Created 08-23-2017 06:09 PM
To Compute column stats we can use the Analyze Table...Compute statement.
However, any execution in hive will trigger a mapreduce or a tez job.
Is there a way we can do the same task without invoking a MR or tez job?
Update:
I did not quite get why one would want to do such an execution. However, I posted this as I was asked this question in an interview recently.
Created 08-23-2017 06:20 PM
To avoid spawning of MR / Tez job, use NOSCAN keyword at the end of analyze statement.

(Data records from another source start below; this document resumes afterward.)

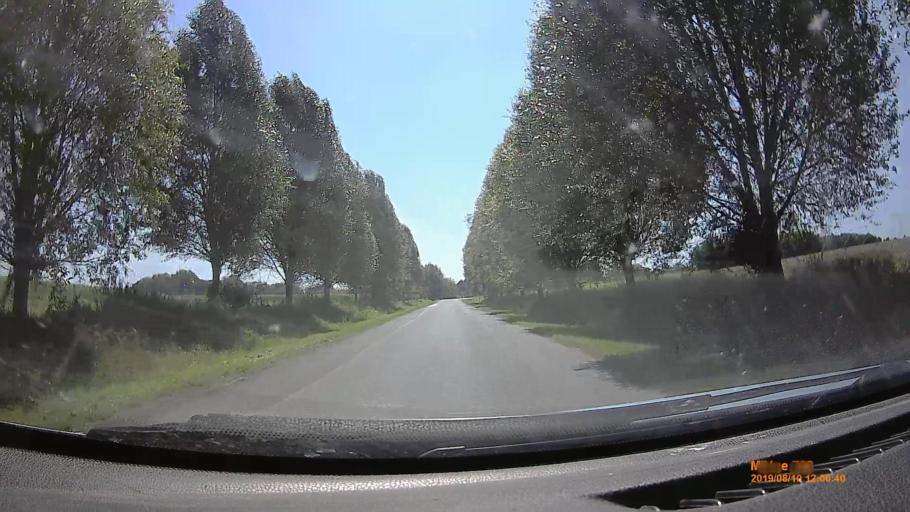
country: HU
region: Somogy
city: Somogyvar
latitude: 46.5769
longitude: 17.6766
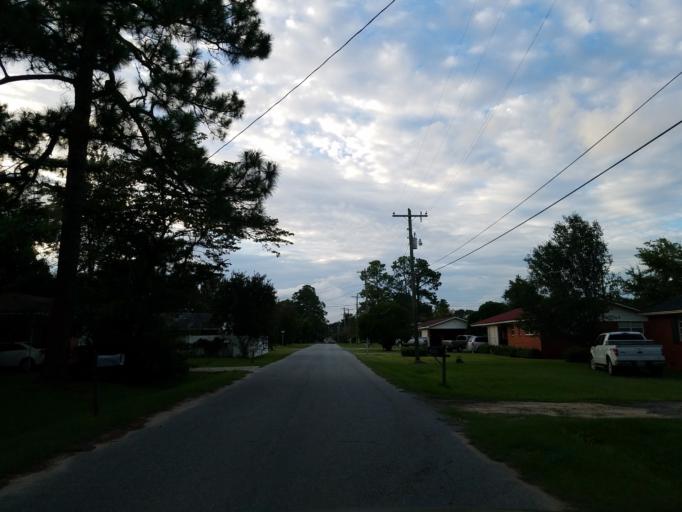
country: US
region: Georgia
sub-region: Cook County
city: Adel
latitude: 31.1445
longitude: -83.4223
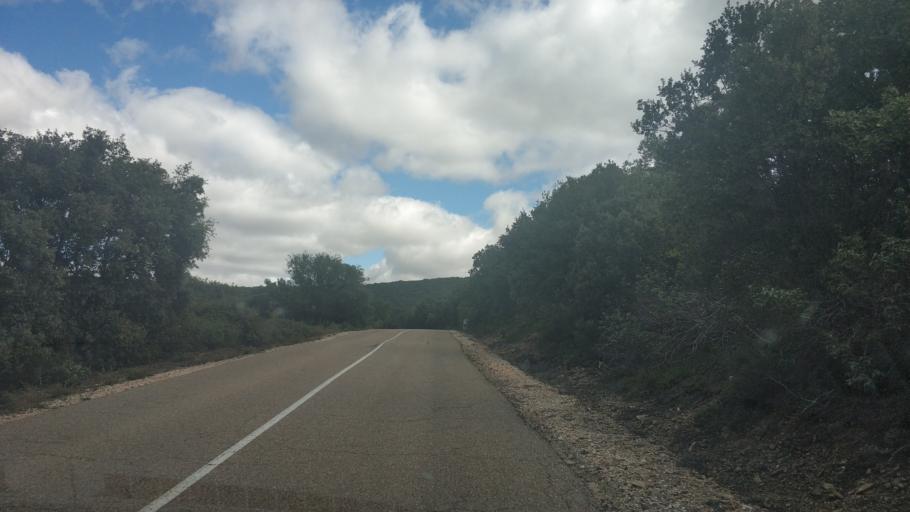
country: ES
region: Castille and Leon
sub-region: Provincia de Burgos
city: Retuerta
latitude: 42.0426
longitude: -3.4947
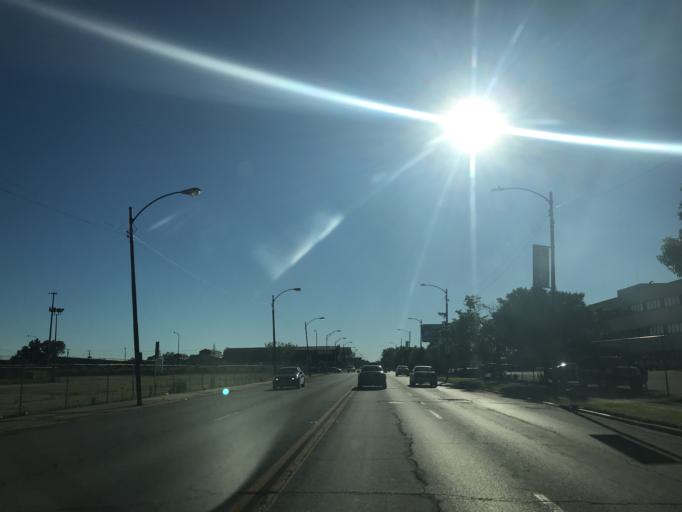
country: US
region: Illinois
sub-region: Cook County
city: Cicero
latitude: 41.8657
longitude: -87.7572
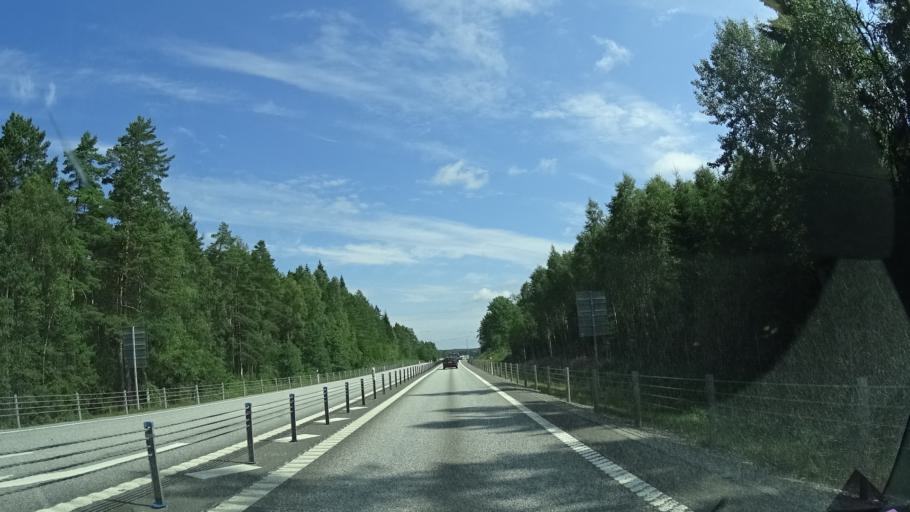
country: SE
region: OErebro
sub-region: Degerfors Kommun
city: Degerfors
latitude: 59.3200
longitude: 14.3467
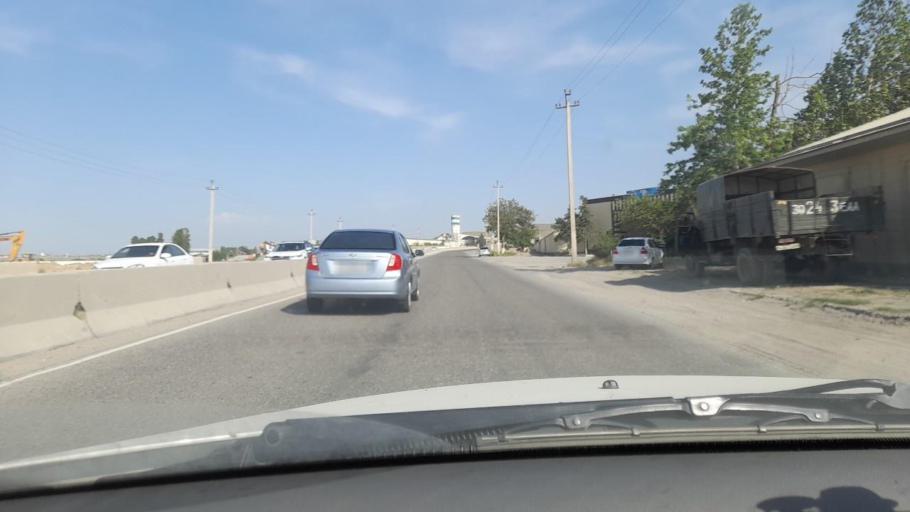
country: UZ
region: Samarqand
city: Samarqand
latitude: 39.7007
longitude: 67.0145
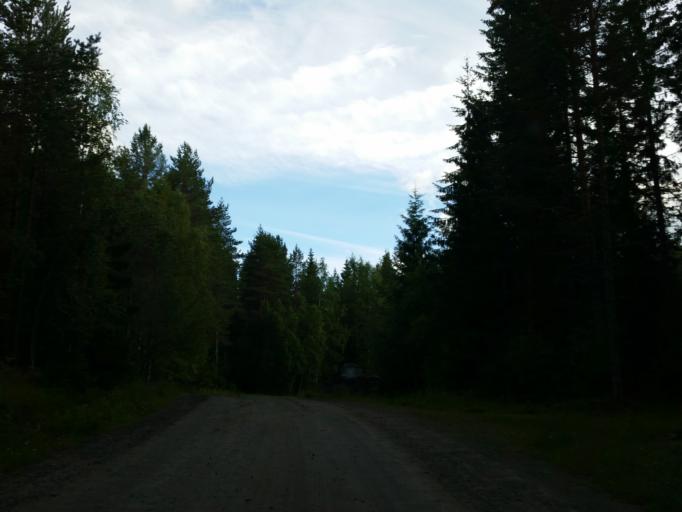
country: SE
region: Vaesterbotten
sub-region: Robertsfors Kommun
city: Robertsfors
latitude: 64.0454
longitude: 20.8507
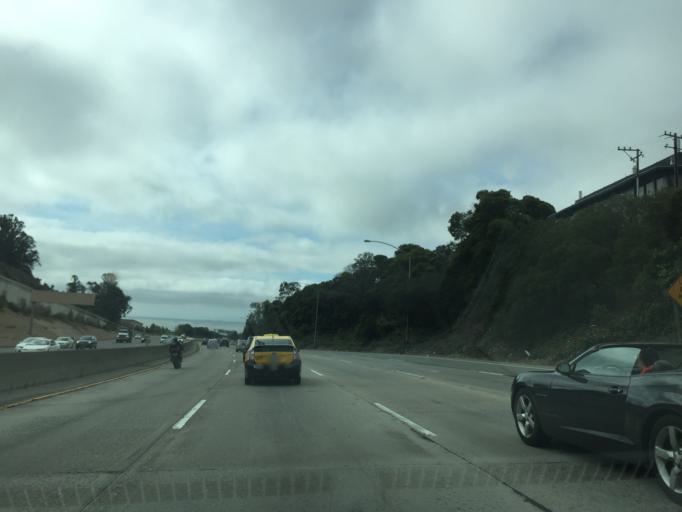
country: US
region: California
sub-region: San Mateo County
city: Brisbane
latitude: 37.7155
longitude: -122.3985
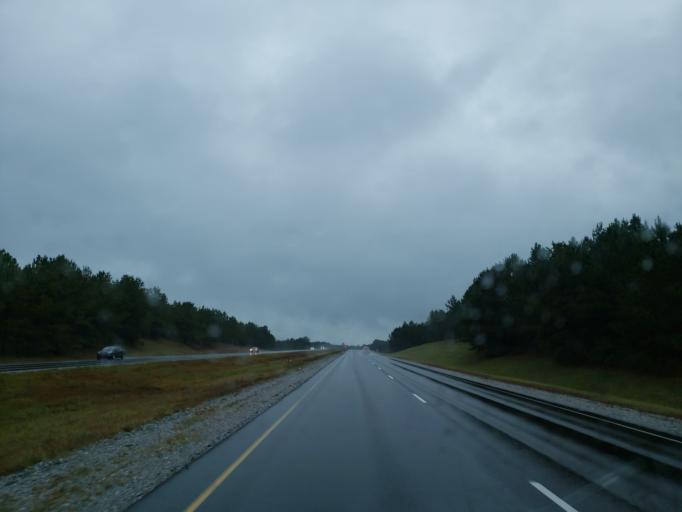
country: US
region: Mississippi
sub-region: Clarke County
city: Stonewall
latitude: 32.1381
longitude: -88.7139
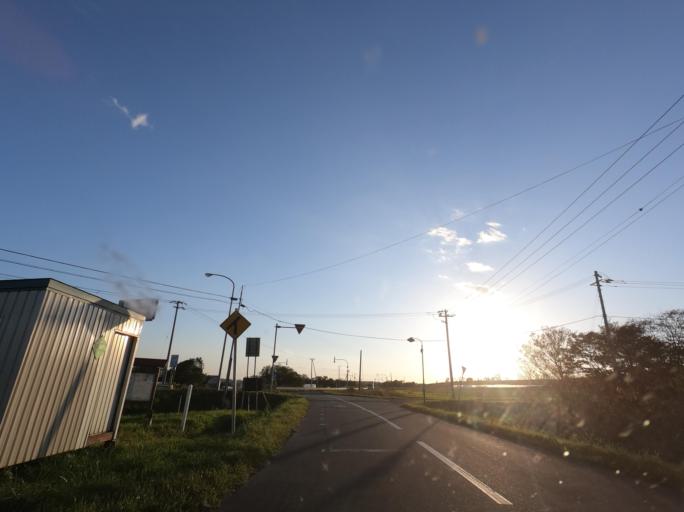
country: JP
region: Hokkaido
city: Chitose
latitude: 42.9467
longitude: 141.7684
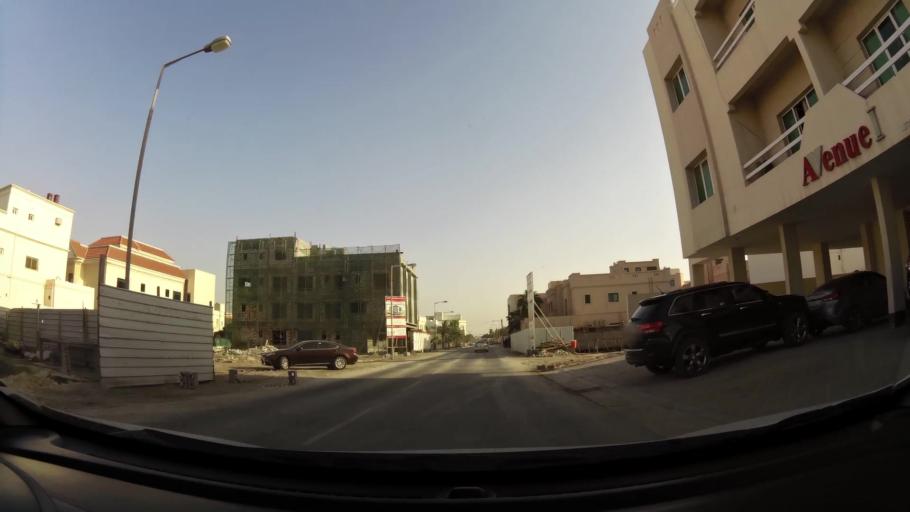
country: BH
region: Manama
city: Jidd Hafs
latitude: 26.2082
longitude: 50.4995
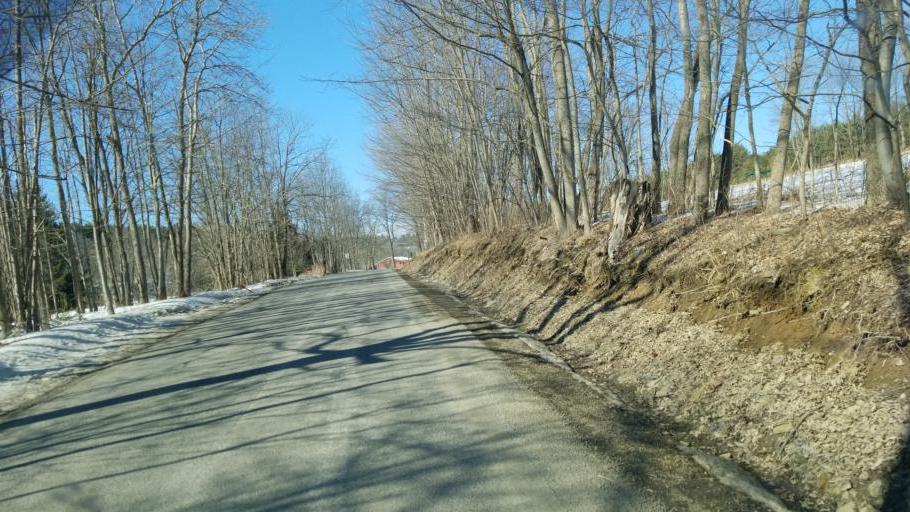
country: US
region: Pennsylvania
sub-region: Tioga County
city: Westfield
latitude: 41.9870
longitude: -77.6726
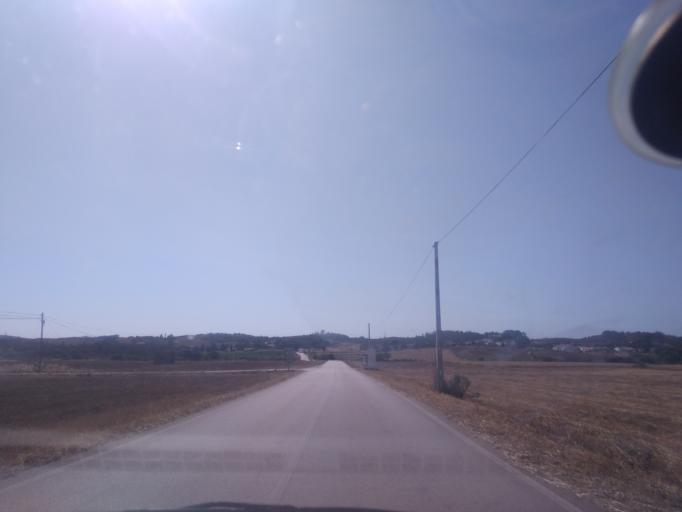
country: PT
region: Faro
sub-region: Aljezur
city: Aljezur
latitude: 37.2281
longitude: -8.8245
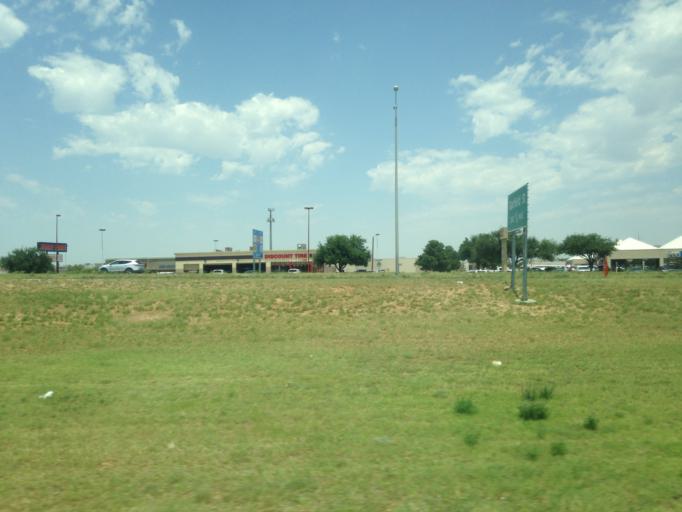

When the optional parameter NOSCAN is specified, the command won't scan files so that it's supposed to be fast. Instead of all statistics, it just gathers the following statistics:
https://cwiki.apache.org/confluence/display/Hive/StatsDev#StatsDev-NewlyCreatedTables
Created 08-23-2017 06:26 PM
@Sindhu I want to compute column stats too, so I tried using NOSCAN, however, hive interprets it as syntactical error. It only works for Analyze Table.
How can we compute column stats ?
Thank you for your effort.
Created 09-06-2017 02:09 PM
It can't be done via any regular/standard and automated way, also any other procedure is not recommended. So I think the interviewer just wanted to make sure you understand the basic MR/Hadoop concepts.